[Qt-qml] "Cheating" in startup.qml?

Jason H scorp1us at yahoo.com
Wed Sep 8 20:31:55 CEST 2010


I downloaded the SDK rc1 for 4.7

I wanted to check out the QML stuff, but the QtCreator IDE does not quote the 
script name (as a parameter), so I was going to launch it manually, and take it 
from there.

When I loaded it, I was completely blown away by the included animation. It was 
amazing. Even slowed down. Truly epic stuff! I immediately needed to know how it 
did all that so I loaded up startup.qml, and it was revealed to me. But the 
assets here used quite a few pre-rendered images. I expected the Qt logos to be 
pre-rendered, but the blur and drop shadow stuff was, I thought, doable in QML? 


I'm trying to make a very flexible application using user art resources, and I 
didn't want the user to have to do this kind of thing. Would it be possible to, 
now or in the future have QML create these at run time? (Via serialization to 
disk, or just in-memory?)

Records provided ->
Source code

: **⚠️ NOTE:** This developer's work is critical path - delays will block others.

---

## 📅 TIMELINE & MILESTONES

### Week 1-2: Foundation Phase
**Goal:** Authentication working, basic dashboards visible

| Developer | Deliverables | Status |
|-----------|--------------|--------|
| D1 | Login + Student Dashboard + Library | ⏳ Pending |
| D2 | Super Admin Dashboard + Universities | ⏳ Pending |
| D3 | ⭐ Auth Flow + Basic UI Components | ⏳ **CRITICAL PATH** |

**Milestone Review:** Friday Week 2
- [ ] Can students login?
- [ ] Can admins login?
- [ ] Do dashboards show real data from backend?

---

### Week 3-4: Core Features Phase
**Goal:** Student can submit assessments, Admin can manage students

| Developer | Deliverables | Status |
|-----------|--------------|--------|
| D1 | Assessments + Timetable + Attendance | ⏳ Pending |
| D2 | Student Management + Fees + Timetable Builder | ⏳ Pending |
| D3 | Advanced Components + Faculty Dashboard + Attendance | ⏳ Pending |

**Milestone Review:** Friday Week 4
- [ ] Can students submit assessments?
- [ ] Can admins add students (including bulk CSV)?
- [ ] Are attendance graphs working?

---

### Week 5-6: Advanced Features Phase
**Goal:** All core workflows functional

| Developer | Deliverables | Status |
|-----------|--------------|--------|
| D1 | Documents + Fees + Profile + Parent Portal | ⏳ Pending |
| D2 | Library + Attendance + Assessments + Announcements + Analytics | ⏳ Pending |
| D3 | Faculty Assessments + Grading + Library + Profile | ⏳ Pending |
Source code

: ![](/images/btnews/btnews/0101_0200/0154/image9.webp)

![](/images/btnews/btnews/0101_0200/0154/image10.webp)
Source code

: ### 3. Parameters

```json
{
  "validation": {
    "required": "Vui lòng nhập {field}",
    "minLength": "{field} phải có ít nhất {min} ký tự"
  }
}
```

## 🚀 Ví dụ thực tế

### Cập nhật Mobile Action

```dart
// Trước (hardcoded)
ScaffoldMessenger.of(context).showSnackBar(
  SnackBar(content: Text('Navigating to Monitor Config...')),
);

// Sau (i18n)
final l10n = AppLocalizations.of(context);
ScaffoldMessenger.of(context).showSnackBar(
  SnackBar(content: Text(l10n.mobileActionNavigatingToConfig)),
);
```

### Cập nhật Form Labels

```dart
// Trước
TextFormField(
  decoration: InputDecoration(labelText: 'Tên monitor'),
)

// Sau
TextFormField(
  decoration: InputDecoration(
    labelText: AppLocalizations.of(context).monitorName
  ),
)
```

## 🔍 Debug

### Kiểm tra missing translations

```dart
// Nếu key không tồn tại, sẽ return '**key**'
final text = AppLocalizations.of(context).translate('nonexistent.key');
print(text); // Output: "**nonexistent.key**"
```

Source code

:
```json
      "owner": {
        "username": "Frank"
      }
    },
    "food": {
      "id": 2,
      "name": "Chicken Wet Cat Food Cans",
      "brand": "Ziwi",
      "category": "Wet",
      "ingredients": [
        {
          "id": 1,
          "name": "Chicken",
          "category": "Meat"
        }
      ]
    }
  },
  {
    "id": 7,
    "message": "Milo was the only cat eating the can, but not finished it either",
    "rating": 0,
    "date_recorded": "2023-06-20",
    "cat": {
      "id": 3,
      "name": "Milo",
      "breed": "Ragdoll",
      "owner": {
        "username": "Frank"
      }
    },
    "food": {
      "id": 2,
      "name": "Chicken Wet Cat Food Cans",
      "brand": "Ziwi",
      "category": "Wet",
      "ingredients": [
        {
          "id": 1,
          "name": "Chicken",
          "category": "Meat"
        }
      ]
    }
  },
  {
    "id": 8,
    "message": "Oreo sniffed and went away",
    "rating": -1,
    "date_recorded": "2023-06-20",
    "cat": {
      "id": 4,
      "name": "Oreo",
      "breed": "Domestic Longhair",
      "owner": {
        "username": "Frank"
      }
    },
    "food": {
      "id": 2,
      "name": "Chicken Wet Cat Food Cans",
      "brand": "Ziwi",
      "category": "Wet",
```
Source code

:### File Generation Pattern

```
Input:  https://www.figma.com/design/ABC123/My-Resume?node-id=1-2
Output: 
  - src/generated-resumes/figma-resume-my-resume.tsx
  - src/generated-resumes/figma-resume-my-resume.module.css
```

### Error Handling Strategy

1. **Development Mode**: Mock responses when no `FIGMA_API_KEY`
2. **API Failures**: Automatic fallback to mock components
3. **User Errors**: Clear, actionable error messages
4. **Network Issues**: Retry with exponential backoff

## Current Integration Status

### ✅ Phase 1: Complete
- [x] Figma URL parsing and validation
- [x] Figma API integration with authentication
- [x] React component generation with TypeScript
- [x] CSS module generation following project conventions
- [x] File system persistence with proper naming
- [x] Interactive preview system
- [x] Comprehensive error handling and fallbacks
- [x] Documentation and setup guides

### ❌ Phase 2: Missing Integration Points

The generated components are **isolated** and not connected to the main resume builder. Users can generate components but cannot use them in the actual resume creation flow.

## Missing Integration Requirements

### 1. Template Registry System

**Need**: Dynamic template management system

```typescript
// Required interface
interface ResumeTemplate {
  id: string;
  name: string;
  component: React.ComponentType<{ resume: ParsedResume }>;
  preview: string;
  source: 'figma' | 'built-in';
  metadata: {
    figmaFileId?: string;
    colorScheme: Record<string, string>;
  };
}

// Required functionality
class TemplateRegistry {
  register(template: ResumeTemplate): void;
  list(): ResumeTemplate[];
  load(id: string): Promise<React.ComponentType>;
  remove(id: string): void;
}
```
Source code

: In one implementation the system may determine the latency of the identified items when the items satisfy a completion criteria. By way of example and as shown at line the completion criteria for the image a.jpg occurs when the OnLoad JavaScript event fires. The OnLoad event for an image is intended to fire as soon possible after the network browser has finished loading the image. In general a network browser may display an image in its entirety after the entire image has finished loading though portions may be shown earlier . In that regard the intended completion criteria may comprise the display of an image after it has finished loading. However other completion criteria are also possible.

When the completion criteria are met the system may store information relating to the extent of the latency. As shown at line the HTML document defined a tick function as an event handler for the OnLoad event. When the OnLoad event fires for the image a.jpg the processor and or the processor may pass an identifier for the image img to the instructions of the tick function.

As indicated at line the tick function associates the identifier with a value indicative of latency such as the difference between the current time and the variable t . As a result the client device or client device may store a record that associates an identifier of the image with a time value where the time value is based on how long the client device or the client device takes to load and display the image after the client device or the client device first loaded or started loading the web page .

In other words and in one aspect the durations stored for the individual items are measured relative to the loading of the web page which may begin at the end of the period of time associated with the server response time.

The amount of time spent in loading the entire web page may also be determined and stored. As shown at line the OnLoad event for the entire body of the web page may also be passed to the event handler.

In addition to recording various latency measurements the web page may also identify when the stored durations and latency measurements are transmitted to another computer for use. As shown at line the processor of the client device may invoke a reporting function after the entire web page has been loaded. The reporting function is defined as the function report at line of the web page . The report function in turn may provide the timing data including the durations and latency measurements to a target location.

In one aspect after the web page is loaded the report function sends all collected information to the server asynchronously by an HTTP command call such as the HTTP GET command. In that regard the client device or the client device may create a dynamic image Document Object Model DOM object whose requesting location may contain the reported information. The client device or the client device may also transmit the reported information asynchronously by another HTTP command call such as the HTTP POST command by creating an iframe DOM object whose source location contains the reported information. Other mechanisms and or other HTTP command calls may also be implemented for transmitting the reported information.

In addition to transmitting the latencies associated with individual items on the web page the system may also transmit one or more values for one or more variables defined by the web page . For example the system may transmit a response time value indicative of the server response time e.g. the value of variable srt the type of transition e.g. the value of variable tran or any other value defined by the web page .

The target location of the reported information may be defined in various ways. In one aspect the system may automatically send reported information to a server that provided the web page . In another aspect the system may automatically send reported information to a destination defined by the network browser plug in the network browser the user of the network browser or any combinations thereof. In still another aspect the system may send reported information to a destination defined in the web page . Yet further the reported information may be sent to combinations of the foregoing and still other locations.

What to do -> Please copy everything in the mailing-list post about startup.qml from "I downloaded the" down to "doable in QML?".

Solution below ->
I downloaded the SDK rc1 for 4.7

I wanted to check out the QML stuff, but the QtCreator IDE does not quote the 
script name (as a parameter), so I was going to launch it manually, and take it 
from there.

When I loaded it, I was completely blown away by the included animation. It was 
amazing. Even slowed down. Truly epic stuff! I immediately needed to know how it 
did all that so I loaded up startup.qml, and it was revealed to me. But the 
assets here used quite a few pre-rendered images. I expected the Qt logos to be 
pre-rendered, but the blur and drop shadow stuff was, I thought, doable in QML?